Our chief executive, Tom Chance, writes about Local Trust’s recent conference on the evidence base around levelling up. Can community power be focused on levelling up the basics like housing, and focus more on the role of land?
Can we level up left behind communities without fixing the basics? That was one of Andy Burnham’s challenges to a Local Trust conference this week.
If people in Greater Manchester can’t get a decent, secure job; if almost half the private rented homes fail basic standards of decency; if buses in the most deprived areas are infrequent and expensive; then community led initiatives – as wonderful and important as they are – can’t turn the area around alone. There were echoes of Danny Kruger MP’s critique of the Big Society.
Professor Jennie Popay added to this cold water based on an 8-years-and-counting study of the Big Local programme, called Communities in Control. While the community led programme has had remarkable successes – such as measurably lower crime and anxiety compared to similar places – these successes are less marked in the poorer, more marginalised Big Local areas. The benefits were also less noticeable among women than men, and so on through the different dimensions of marginalisation.

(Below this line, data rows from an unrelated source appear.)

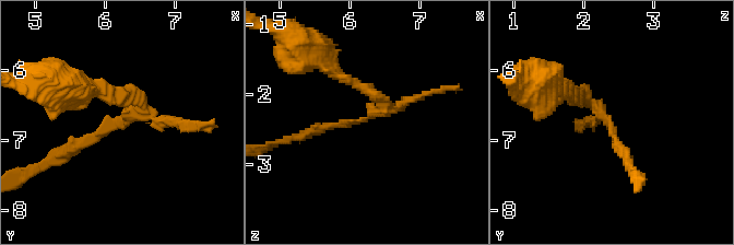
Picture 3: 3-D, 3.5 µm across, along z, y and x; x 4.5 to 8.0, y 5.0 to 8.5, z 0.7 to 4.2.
Look: em xy step 1 (tint) at (6.25, 6.80, 2.40). Need the tissue.

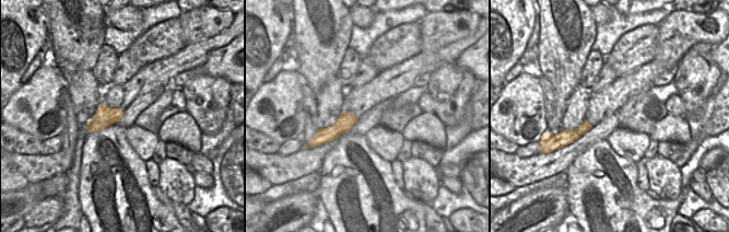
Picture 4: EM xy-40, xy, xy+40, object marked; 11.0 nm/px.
Cleave at (108, 95) of picture 3. The part that leaves runs along (140, 102), (130, 91), (56, 81) in picture 3; two cells meet here.

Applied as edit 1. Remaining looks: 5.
Look: 3d 8 µm at (8.60, 2.60, 3.15). Three arms meet.

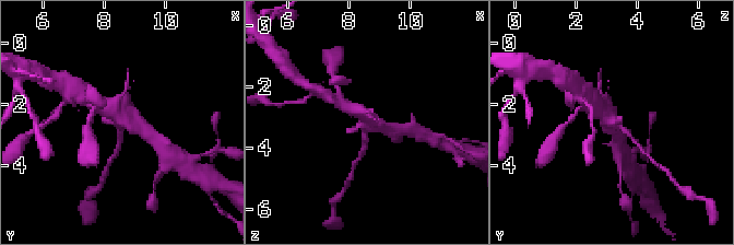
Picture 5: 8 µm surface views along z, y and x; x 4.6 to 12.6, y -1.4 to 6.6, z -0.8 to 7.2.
Look: 3d 3.5 µm at the same point.

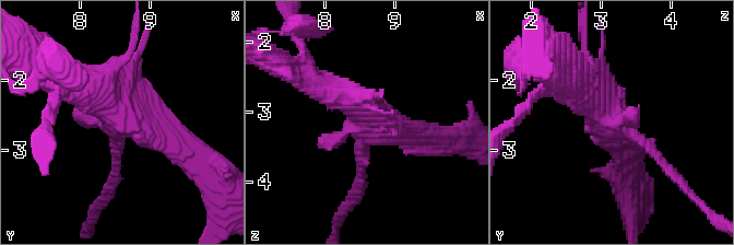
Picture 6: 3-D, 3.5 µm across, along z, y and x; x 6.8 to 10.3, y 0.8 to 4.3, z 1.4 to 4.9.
Look: em xy step 3 (tint) at (8.60, 2.60, 3.10).

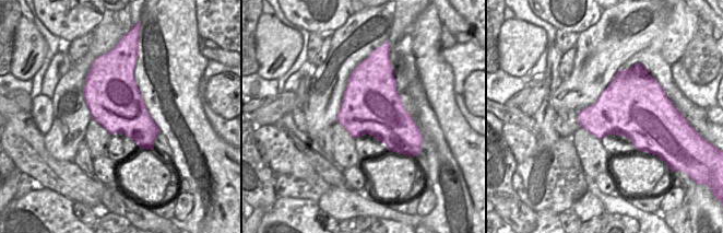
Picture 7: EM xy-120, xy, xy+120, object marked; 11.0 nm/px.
Pass. It runs along (72, 80), (184, 147) in picture 6; one cell here.

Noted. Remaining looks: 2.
Done: edits made, cleave at picture 3; the rest is unchecked.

So community led action is positive and this needs much more recognition. The conference did a brilliant job at bringing out the evidence in support of this. (See Matt Leachs’ blog for a good rundown.)
But the positive impact is shaped and distorted by the underlying inequalities – Burnham’s basics.

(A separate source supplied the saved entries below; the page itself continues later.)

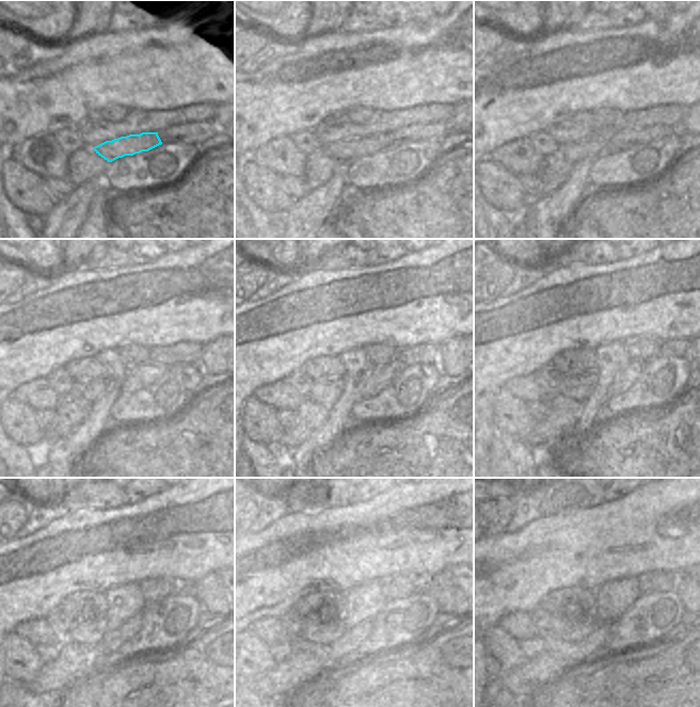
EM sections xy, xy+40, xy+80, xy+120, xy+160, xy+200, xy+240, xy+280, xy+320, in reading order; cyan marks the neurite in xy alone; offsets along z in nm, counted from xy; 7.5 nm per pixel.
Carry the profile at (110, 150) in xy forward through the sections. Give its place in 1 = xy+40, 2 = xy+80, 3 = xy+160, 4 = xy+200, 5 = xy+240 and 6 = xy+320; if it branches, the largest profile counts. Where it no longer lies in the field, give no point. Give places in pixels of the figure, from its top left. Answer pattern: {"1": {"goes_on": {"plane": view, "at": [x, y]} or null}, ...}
{"1": {"goes_on": {"plane": "xy+40", "at": [347, 150]}}, "2": {"goes_on": {"plane": "xy+80", "at": [593, 147]}}, "3": {"goes_on": {"plane": "xy+160", "at": [327, 392]}}, "4": {"goes_on": {"plane": "xy+200", "at": [570, 394]}}, "5": {"goes_on": {"plane": "xy+240", "at": [83, 632]}}, "6": {"goes_on": {"plane": "xy+320", "at": [567, 630]}}}

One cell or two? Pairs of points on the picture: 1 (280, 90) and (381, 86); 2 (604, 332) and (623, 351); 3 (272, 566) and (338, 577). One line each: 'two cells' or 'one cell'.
1: one cell
2: two cells
3: one cell

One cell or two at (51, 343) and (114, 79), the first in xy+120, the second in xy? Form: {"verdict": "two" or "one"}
{"verdict": "one"}

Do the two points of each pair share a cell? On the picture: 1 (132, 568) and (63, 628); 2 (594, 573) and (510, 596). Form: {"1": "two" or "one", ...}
{"1": "two", "2": "one"}

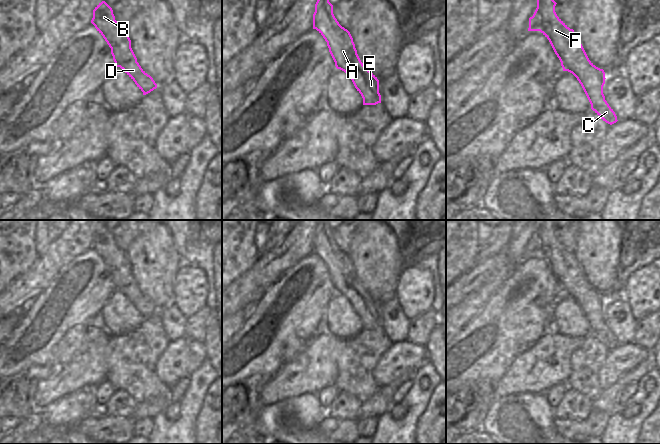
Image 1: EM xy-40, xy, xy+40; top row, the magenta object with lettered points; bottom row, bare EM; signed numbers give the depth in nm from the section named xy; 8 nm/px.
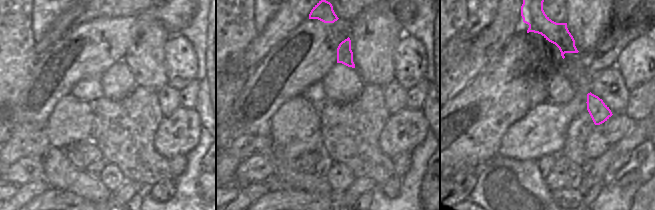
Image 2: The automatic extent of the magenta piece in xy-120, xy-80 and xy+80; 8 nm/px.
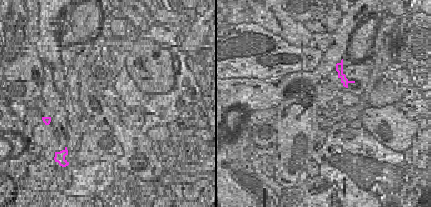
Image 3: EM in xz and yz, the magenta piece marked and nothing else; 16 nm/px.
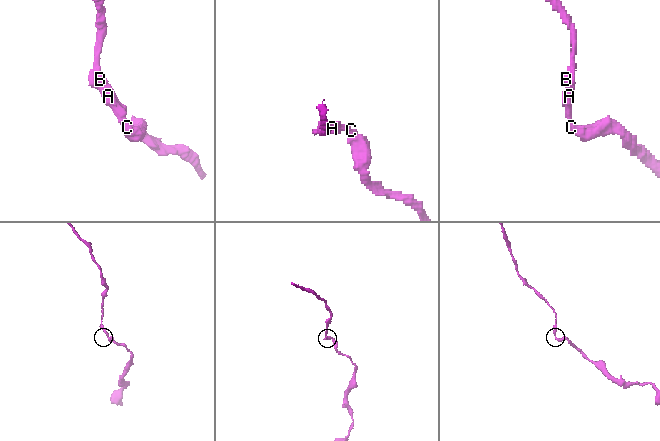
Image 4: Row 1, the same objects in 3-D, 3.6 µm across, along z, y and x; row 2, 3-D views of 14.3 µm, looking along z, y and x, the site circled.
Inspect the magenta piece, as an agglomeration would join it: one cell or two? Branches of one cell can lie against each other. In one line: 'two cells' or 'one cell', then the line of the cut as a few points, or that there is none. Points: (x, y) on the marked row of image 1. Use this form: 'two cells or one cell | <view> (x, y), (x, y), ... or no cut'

Other speakers at the stimulating conference posed other questions that connect to this point.
Professor Peter Tyler shared some points from his comprehensive evaluation of the New Deal for Communities programme in the 2000s. This was the last time government ran a really comprehensive, holistic programme to regenerate areas we now call ‘left behind’. One of the secrets to its successes, he told us, was integrating mainstream service provision – the basics – into the programme through partnerships between those service providers and councils, SMEs and community groups.
It’s curious, then, that in much of the discussion about community power and levelling up, largely absent is discussion about these basics, and partnerships with mainstream providers of these basics.

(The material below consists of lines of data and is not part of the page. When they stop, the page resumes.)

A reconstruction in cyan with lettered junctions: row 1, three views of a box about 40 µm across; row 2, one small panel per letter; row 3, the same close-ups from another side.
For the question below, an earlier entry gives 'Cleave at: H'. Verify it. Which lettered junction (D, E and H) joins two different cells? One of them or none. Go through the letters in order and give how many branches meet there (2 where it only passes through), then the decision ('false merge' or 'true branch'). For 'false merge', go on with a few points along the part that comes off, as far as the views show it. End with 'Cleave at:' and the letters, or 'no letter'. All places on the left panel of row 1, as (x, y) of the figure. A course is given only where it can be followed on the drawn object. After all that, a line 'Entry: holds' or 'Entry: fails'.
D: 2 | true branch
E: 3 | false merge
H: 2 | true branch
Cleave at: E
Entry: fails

You can see this absence, for example, in this otherwise quite brilliant data-led study by OCSI for the Local Trust. Homes don’t feature as a measure of civic assets or civic life.
This is reflected in other thematic policies and programmes.
The Community Ownership fund can be used for pubs but not homes; for saving existing community centres but not creating new community spaces as part of mixed-use development; Homes England will fund affordable homes but not the community spaces that could go with them; Power to Change funded a housing programme, then closed that and moved on to high streets.
But at the community level, these all need to be integrated.
The evaluation of Power to Change’s housing programme in the Tees Valley, Liverpool, Leeds, Birmingham and Bristol has found a hugely varied and integrated engagement with these basics: homes for the most marginalised – such as single parents, care leavers and people recovering from addiction; bringing empty homes into use, and repurposing empty retail units as homes; homes integrated with workspace, retail, food growing, social spaces, cultural facilities; and all the way through creating jobs, apprenticeships and training for those furthest from the labour market.
For a longstanding CLT like Homebaked the connection between high streets, housing, jobs, food growing and community spaces is obvious, as are the benefits of partnering with a (mainstream) housing association to deliver some of this. It’s all there on their little terrace opposite Liverpool football club.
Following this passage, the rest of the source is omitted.